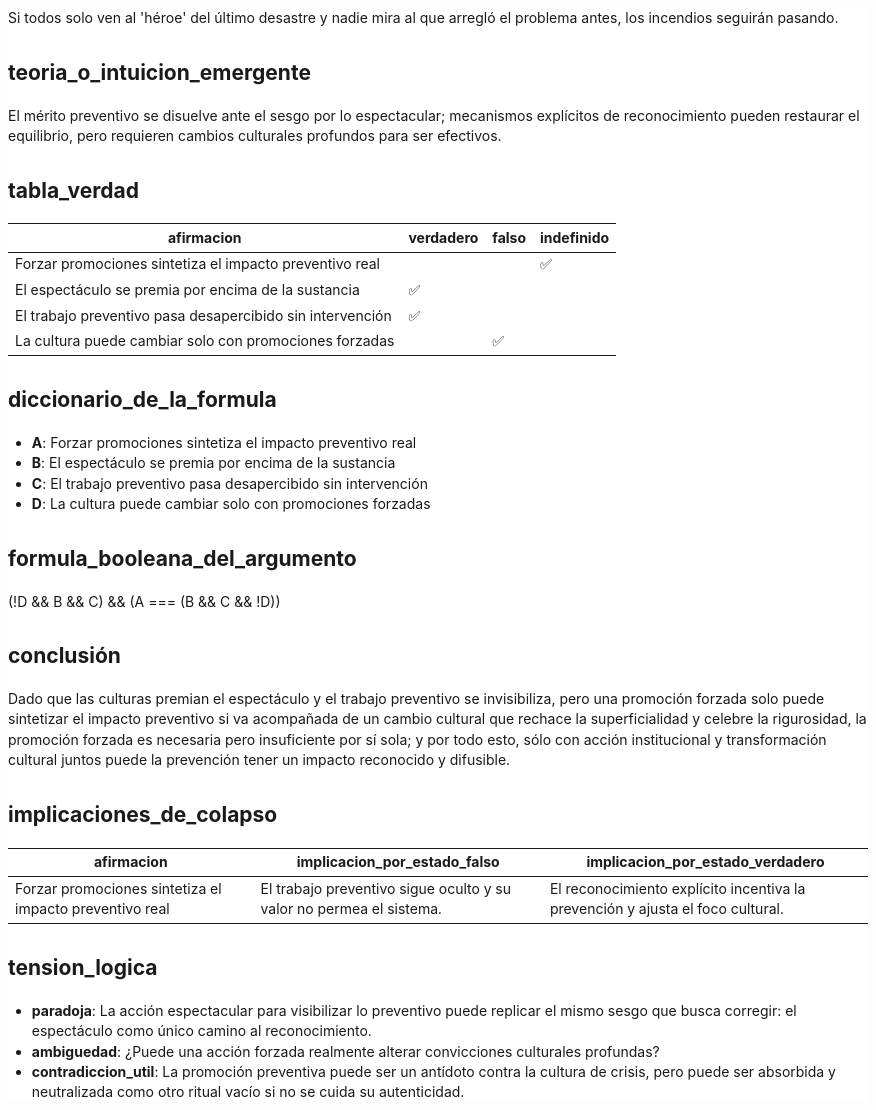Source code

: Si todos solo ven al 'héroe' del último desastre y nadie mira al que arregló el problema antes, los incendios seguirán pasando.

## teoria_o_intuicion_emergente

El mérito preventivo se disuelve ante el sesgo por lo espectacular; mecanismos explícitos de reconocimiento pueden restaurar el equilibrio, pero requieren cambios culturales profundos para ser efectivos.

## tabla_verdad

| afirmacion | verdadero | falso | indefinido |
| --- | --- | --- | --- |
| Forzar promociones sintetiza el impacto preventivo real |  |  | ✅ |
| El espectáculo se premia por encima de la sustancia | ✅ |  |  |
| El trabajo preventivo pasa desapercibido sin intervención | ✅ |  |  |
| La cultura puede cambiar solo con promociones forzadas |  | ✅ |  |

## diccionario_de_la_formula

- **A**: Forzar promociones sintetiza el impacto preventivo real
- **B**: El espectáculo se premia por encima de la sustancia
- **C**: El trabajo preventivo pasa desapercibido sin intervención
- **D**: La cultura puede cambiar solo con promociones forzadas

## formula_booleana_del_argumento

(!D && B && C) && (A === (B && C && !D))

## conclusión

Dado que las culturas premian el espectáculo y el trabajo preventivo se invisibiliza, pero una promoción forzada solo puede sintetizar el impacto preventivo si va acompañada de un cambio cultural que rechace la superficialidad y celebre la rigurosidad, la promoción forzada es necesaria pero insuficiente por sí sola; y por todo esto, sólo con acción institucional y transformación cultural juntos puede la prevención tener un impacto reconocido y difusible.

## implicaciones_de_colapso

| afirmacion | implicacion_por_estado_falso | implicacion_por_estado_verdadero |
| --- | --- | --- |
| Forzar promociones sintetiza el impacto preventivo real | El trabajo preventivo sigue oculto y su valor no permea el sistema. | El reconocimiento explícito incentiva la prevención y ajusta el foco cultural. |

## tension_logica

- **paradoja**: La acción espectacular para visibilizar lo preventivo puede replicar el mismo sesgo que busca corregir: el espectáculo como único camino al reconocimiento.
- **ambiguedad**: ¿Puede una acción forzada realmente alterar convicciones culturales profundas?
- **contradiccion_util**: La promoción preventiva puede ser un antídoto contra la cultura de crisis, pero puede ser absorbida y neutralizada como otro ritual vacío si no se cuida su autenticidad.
★ ★ ★ ★ ★ ★ ★
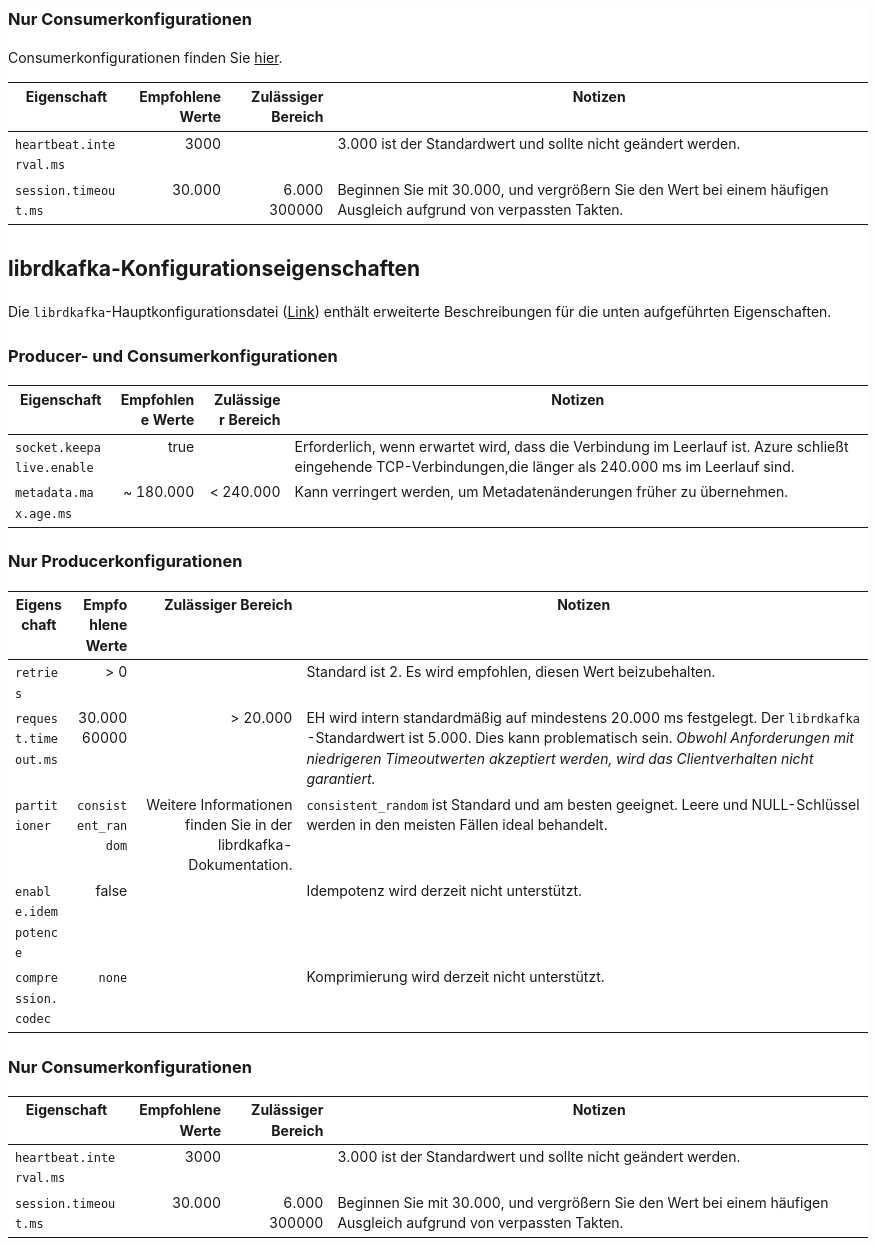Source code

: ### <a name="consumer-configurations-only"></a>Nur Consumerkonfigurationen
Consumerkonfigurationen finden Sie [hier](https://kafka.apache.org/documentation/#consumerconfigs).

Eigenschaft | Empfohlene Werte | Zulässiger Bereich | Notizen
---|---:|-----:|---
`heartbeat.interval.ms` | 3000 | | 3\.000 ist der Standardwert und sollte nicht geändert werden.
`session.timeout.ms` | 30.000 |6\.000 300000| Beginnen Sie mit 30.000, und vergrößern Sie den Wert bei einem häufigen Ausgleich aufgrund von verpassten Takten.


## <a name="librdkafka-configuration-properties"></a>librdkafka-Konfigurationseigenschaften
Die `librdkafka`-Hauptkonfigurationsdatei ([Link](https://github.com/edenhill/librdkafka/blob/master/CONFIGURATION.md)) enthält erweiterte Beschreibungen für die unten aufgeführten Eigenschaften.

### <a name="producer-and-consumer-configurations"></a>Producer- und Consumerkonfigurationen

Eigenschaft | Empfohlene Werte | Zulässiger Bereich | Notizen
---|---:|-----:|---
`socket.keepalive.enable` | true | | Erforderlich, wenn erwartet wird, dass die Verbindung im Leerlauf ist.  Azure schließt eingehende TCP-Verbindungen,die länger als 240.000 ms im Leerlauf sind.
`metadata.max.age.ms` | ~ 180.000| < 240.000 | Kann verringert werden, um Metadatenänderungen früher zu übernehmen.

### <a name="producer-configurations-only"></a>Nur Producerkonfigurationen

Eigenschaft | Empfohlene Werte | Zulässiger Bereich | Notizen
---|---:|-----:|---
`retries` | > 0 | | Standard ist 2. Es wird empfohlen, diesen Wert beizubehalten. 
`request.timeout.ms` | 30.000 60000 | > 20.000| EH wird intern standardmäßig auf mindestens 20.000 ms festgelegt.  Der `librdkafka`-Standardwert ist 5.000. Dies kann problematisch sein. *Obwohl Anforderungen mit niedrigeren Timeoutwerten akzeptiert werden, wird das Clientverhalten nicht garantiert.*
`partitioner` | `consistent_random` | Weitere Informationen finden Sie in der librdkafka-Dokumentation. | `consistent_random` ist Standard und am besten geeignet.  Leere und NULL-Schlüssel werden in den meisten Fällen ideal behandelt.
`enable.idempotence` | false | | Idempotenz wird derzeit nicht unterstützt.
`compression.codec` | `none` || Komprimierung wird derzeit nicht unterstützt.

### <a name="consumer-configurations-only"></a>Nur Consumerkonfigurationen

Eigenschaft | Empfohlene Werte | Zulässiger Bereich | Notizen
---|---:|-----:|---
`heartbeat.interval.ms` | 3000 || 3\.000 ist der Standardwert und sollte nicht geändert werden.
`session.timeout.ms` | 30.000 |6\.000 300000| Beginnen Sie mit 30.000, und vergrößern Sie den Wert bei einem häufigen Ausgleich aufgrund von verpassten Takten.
★ ★ ★ ★ ★ ★ ★
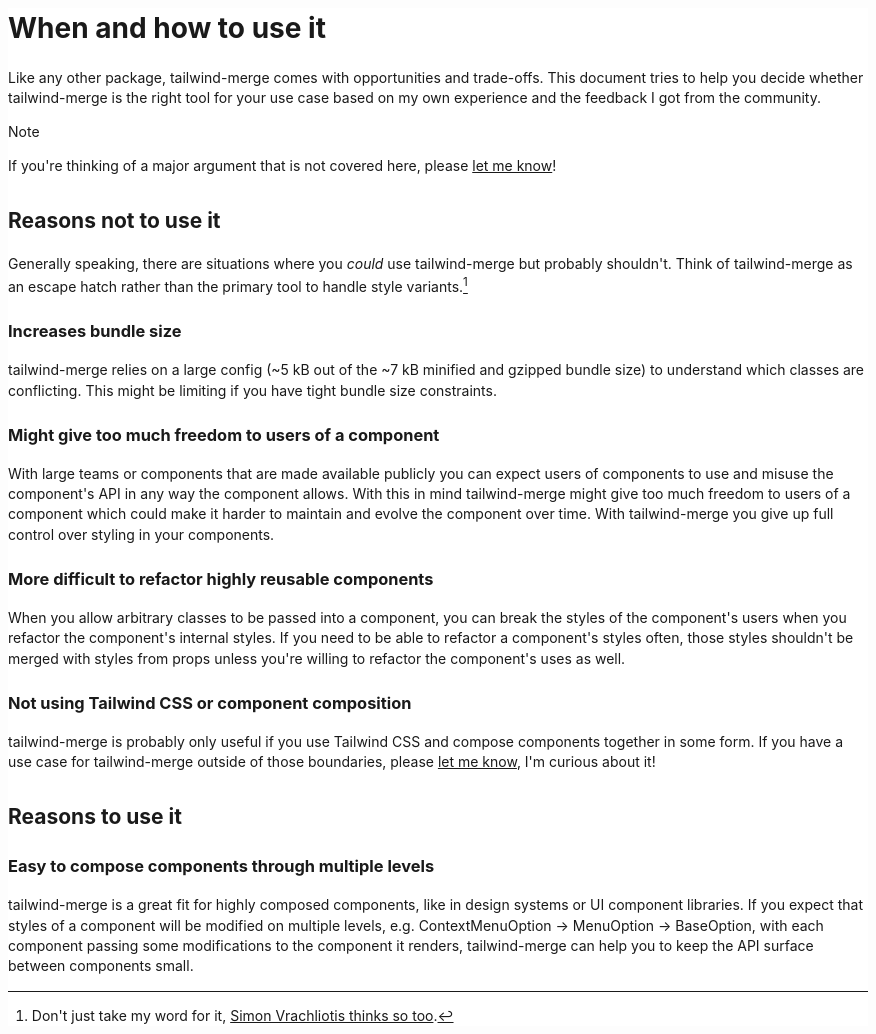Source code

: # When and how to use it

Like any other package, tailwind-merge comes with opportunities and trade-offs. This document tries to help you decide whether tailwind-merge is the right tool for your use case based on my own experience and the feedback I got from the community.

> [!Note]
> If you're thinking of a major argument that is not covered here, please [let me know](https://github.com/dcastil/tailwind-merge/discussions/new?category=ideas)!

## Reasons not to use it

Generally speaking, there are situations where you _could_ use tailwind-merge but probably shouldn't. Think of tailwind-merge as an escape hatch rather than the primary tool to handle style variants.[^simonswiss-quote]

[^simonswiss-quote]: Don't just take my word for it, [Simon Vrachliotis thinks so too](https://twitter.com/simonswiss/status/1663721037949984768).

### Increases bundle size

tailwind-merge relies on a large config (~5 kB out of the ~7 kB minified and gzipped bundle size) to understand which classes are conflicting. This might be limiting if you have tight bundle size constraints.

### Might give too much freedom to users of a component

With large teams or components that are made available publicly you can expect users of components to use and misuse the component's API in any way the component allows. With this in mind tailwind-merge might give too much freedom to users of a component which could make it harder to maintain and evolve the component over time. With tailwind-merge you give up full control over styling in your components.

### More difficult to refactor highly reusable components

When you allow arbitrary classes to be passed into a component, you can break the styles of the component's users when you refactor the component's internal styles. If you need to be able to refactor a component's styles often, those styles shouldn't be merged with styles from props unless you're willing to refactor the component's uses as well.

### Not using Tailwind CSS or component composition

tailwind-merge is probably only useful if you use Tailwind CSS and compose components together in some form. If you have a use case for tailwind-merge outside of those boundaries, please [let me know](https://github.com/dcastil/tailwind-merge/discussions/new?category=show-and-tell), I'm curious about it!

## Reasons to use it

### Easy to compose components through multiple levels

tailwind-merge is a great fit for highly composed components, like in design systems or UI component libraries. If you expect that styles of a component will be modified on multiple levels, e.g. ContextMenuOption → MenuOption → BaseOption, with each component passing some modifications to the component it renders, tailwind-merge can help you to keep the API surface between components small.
★ ★ ★ ★ ★ ★ ★
▶ [Work instructions]: Reproduce the lines of the data starting at the line containing "## implicaciones_de_colapso" and ending at the line containing "## tension_logica", including both of those lines.

▶ [Result]:
## implicaciones_de_colapso

| afirmacion | implicacion_por_estado_falso | implicacion_por_estado_verdadero |
| --- | --- | --- |
| Forzar promociones sintetiza el impacto preventivo real | El trabajo preventivo sigue oculto y su valor no permea el sistema. | El reconocimiento explícito incentiva la prevención y ajusta el foco cultural. |

## tension_logica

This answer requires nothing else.